The easiest comparisons to the band's post-grunge are bands from the 1990s: Veruca Salt, Hole, and Elastica. Unlike the bands of the first wave of the '90s, Wolf Alice holds a well-codified sense of self. The band refers to itself obliquely on "Bros," and then more directly on "Freazy," the chorus of which asks, "Did you really want to ... with Alice?" The space between "to" and "with Alice" reads on the album as a pause left in place of an expletive -- in essence, "Do you really to fuck with Alice?". The refrain continues, "You can hate us all you want/But it don't mean nothing at all." Roswell closes the hook by employing the album title, "My love is cool," as a corollary to the suggestion, "You can join us if you think you're wild."
The abrasiveness of the band's identity blends with a brash insouciance. Everyone is welcome in the universe of Wolf Alice, provided certain conditions are met, and once you're running with the animals, their affection and common purpose will be obvious. The cocksure quality of My Love Is Cool represents some majority of its charm.
Populating the back half of the record with stand-outs like "Giant Peach" and the band's first single, "Fluffy," Wolf Alice appear ready to occupy a space as both critically acclaimed and popularly appreciated, a difficult and liminal space. Rowsell and her band do not put stock in the discourse of commerce and modernity, but their debut for Dirty Hit, a subsidiary of RCA, exists as both a credible, generative take on the legacy of grunge, as well as a marketable and approachable collection of pop songs. This is not quite the "your heart in my teeth" rhetoric of the band's self-conception, but it is also the truth with the animal metaphors stripped away.

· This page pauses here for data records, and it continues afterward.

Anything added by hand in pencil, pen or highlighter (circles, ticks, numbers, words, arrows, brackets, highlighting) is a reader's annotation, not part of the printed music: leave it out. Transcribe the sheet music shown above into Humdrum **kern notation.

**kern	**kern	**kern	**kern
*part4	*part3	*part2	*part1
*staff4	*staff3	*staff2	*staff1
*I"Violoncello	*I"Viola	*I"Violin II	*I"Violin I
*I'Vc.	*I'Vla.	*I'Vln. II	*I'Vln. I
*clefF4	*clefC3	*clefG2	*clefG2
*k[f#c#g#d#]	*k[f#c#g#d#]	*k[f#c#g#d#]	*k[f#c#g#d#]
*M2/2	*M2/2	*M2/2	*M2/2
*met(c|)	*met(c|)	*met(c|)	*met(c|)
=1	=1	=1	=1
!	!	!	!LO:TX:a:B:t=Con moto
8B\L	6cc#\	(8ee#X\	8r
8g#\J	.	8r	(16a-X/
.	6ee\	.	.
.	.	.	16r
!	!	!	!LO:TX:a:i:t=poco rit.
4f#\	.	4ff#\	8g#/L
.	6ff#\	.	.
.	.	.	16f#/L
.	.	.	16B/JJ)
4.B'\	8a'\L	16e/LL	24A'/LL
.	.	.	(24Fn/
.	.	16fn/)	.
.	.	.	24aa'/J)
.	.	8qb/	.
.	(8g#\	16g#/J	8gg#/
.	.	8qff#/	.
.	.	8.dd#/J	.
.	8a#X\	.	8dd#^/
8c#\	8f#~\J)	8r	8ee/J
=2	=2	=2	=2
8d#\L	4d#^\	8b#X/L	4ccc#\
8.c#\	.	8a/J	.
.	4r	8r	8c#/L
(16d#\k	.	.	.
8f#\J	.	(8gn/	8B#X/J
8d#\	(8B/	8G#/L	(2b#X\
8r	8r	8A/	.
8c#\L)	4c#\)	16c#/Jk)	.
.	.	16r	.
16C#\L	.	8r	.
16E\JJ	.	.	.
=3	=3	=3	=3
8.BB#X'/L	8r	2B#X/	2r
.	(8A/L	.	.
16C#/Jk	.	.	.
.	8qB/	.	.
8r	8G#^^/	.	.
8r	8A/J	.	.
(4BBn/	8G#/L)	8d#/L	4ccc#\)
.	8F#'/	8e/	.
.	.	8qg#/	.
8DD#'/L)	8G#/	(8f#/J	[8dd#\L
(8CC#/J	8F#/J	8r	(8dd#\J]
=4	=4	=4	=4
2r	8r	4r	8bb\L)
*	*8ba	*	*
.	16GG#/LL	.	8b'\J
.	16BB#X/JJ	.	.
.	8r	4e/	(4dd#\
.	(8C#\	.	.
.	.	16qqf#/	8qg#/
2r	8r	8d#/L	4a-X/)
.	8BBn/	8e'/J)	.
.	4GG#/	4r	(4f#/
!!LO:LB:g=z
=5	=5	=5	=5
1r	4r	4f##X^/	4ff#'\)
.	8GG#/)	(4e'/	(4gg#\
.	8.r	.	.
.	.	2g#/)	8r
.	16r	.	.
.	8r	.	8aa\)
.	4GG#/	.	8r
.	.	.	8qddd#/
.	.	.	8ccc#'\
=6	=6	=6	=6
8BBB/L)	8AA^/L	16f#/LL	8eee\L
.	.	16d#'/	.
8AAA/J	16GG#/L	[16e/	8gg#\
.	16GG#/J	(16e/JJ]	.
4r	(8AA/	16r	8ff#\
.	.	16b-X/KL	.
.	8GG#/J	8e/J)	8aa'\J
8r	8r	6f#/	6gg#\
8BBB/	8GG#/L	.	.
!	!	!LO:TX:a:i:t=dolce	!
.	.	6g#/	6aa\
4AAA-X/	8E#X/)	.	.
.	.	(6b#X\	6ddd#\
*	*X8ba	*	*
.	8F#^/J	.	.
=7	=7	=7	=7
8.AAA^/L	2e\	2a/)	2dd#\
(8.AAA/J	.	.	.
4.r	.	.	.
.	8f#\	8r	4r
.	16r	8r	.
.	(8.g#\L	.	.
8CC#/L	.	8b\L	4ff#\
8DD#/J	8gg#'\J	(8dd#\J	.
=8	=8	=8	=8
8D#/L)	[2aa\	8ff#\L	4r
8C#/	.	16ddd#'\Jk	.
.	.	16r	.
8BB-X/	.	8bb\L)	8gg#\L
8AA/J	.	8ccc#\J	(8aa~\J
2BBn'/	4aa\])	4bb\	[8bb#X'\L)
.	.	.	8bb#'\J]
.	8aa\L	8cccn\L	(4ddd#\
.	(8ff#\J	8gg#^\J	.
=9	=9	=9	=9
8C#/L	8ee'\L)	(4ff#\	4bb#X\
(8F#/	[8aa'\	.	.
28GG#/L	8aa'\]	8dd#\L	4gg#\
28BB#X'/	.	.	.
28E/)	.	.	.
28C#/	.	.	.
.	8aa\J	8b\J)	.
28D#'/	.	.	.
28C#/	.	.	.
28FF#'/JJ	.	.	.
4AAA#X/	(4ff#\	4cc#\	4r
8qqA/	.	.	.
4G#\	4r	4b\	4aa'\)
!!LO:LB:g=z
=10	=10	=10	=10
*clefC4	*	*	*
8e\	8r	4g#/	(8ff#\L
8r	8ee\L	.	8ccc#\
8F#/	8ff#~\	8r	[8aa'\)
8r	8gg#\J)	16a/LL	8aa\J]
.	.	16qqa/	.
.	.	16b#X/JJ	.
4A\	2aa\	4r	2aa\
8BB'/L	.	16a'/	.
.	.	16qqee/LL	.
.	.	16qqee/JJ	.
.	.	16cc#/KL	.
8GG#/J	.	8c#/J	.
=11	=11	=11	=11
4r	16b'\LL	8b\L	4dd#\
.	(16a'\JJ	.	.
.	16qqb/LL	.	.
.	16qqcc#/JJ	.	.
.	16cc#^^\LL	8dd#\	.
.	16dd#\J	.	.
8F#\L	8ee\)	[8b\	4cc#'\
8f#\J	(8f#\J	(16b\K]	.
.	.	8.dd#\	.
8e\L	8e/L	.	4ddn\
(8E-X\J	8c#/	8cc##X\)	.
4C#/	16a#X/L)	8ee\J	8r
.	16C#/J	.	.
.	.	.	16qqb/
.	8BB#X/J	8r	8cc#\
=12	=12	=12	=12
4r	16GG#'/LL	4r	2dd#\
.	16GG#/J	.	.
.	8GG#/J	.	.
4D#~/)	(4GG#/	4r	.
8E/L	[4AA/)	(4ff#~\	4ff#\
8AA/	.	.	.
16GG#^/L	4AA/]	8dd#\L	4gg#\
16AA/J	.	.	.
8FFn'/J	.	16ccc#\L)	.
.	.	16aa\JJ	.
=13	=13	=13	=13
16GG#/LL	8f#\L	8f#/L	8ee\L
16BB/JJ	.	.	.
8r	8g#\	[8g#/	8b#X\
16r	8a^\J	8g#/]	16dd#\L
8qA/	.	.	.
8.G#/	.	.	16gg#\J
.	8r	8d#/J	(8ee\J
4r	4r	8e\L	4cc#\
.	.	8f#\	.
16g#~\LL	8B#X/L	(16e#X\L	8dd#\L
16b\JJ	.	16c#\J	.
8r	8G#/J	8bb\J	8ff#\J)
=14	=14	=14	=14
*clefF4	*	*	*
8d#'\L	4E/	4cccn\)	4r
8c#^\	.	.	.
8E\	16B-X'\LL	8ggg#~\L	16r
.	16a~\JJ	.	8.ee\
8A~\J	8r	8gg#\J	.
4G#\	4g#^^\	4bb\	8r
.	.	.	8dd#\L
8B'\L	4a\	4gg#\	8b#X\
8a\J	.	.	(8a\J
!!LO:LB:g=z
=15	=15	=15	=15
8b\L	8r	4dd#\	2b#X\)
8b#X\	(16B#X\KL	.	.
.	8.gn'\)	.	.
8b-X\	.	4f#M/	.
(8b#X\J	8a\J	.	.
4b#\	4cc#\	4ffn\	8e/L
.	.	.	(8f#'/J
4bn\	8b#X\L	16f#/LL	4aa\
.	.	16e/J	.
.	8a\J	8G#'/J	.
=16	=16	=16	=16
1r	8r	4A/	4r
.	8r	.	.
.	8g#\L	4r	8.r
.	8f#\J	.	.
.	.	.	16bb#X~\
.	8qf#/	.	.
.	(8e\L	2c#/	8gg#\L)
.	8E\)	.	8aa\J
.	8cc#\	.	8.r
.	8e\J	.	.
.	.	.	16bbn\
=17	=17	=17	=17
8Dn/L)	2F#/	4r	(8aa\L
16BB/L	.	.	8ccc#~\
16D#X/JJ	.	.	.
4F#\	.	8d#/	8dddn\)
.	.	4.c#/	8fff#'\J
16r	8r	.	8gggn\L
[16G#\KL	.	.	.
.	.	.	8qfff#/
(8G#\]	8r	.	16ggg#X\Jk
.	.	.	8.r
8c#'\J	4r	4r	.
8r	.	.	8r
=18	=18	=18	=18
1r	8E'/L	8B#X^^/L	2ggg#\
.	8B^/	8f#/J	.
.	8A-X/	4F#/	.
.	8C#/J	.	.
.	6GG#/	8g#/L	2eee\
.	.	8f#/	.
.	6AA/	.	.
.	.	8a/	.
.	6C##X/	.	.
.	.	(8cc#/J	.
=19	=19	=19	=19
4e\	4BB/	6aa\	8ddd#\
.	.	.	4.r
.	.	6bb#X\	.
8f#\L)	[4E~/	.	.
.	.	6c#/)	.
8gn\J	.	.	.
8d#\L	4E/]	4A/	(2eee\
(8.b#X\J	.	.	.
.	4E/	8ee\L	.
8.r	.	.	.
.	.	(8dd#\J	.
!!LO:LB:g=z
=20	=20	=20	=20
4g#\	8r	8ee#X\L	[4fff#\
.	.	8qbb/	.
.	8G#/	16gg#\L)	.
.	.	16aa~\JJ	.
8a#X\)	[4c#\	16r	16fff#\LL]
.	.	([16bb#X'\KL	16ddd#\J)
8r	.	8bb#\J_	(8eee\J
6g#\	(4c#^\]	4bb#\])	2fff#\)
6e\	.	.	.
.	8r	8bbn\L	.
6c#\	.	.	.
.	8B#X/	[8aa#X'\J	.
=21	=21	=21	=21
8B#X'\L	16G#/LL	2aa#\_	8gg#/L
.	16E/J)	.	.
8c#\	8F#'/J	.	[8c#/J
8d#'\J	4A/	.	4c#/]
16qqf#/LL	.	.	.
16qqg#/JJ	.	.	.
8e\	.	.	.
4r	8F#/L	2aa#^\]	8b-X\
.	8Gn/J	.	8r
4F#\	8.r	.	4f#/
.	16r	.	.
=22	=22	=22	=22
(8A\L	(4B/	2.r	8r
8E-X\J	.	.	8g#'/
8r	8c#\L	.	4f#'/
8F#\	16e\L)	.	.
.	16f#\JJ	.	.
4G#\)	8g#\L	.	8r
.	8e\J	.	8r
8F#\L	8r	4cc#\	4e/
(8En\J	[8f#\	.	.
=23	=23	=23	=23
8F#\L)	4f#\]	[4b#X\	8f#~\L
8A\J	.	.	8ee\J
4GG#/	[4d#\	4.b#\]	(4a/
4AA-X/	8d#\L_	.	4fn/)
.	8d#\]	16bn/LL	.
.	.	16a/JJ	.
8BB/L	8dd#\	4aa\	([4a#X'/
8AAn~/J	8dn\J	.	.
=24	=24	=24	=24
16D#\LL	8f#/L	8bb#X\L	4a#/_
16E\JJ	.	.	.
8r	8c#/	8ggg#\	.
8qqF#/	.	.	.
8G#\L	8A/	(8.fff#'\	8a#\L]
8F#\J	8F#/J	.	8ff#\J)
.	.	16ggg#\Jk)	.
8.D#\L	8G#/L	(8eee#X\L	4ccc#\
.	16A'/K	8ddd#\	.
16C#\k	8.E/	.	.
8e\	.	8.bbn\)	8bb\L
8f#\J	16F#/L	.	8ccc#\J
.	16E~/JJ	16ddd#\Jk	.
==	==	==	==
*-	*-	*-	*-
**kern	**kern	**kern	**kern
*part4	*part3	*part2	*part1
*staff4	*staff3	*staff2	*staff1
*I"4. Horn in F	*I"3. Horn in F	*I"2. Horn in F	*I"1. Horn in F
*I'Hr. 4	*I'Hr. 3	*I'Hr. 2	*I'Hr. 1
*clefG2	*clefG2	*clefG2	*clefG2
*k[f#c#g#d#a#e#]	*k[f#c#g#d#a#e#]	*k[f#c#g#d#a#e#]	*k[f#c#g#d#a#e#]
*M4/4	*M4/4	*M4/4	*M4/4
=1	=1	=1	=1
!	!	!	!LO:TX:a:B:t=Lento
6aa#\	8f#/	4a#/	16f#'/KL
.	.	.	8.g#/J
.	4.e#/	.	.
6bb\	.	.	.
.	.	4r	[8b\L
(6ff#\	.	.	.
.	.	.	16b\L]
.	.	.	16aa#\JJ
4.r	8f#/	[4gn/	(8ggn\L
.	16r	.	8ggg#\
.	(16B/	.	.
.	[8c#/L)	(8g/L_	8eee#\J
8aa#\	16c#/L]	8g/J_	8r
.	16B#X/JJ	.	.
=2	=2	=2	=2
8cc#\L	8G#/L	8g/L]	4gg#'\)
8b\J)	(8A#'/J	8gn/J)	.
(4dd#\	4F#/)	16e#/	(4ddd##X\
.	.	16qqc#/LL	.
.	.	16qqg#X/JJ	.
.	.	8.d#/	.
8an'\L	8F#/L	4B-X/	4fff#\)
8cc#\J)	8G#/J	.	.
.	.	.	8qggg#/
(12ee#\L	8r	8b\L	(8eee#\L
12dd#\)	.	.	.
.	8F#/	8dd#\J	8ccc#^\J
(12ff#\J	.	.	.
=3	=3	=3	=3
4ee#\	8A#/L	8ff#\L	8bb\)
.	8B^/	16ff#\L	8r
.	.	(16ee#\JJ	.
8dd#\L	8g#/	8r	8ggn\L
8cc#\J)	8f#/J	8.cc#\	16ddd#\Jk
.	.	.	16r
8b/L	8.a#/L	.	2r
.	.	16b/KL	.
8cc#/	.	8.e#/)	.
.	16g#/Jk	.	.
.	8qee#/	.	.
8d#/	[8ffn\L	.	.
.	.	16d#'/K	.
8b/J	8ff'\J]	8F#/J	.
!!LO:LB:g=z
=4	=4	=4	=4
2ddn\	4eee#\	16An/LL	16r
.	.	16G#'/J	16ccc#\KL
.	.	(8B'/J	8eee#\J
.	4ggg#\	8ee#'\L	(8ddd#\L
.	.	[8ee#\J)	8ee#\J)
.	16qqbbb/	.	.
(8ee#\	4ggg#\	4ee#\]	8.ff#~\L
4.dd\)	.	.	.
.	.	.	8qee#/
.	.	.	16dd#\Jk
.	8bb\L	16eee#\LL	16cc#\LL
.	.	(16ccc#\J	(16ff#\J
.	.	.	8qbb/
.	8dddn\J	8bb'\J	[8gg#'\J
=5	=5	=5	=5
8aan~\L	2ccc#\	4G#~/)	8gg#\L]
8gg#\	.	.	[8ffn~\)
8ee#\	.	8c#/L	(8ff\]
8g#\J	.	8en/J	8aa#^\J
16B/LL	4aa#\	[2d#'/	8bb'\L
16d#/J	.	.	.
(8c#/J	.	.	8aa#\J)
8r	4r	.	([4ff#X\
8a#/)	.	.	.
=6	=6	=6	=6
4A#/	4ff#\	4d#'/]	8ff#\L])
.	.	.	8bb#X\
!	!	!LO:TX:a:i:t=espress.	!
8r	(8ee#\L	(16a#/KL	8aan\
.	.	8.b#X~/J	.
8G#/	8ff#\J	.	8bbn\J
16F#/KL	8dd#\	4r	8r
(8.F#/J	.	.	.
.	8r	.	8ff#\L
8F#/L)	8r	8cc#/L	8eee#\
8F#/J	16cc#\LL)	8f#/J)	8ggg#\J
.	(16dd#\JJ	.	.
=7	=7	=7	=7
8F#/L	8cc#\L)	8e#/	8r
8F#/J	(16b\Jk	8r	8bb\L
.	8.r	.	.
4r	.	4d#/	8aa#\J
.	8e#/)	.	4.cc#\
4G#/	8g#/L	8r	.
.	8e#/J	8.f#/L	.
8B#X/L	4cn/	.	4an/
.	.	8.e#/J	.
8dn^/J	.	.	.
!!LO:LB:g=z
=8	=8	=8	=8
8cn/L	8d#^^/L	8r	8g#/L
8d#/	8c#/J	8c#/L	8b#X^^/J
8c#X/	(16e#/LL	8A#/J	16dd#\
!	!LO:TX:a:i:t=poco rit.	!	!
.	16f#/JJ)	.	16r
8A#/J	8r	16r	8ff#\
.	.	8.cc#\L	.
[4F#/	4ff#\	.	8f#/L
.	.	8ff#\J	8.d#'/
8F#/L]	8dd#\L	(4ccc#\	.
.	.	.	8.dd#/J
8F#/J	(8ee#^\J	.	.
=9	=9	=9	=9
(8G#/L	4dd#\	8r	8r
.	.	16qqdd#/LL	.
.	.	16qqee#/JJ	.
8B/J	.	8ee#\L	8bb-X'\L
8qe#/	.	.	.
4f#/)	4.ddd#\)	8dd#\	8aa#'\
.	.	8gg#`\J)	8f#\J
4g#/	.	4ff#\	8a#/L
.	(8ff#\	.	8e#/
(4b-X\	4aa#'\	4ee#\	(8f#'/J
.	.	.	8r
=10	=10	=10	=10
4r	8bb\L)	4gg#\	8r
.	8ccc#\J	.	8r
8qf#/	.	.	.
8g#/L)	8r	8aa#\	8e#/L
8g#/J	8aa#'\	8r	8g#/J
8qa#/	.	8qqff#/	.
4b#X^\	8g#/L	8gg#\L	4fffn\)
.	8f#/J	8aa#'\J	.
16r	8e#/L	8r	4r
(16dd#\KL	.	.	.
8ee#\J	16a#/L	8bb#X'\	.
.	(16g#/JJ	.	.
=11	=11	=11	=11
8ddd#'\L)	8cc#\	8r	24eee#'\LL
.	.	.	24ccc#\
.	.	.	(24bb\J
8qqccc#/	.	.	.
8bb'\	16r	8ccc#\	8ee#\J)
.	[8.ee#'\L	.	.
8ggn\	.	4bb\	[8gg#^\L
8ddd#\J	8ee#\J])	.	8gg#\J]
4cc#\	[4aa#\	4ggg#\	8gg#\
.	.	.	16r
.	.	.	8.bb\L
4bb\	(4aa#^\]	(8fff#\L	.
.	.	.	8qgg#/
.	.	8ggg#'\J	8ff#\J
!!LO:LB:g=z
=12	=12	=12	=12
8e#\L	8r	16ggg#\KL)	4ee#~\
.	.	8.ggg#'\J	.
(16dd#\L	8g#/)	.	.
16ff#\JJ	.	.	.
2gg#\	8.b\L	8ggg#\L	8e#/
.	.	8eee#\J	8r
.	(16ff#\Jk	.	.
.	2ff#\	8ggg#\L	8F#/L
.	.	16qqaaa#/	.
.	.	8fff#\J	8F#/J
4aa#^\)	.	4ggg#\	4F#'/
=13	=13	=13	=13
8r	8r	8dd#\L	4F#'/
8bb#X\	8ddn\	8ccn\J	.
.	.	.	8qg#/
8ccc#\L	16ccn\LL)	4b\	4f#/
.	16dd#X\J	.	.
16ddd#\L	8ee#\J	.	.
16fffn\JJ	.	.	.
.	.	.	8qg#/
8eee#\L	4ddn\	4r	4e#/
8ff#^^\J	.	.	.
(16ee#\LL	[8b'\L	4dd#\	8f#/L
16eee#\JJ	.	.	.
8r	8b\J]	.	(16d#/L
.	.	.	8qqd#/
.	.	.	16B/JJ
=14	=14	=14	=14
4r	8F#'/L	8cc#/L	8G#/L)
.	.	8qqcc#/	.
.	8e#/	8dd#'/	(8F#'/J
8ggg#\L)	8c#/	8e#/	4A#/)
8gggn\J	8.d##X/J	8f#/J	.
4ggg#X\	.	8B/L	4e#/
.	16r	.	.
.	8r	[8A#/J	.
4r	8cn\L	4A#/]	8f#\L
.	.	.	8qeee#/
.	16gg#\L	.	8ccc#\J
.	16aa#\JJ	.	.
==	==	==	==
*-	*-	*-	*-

The invitation to the listener lies in the album's first line, "Keep your beady eyes on me to make sure I don't turn to dust." Rowsell needs our gaze for her tricks of lyrical violence. You can't menace someone who won't be menaced. Her brashness is a product of our desire to watch her be so brash. It's a circular and powerful logic; she needs us. It even offers Wolf Alice a dose of vulnerability that grants the record something other than turgid posture. The listener can't look away from the outset, running with the wolves by choice or circumstance. It's breathless, this final union of band and audience. Ultimately, their pace is your pace after all.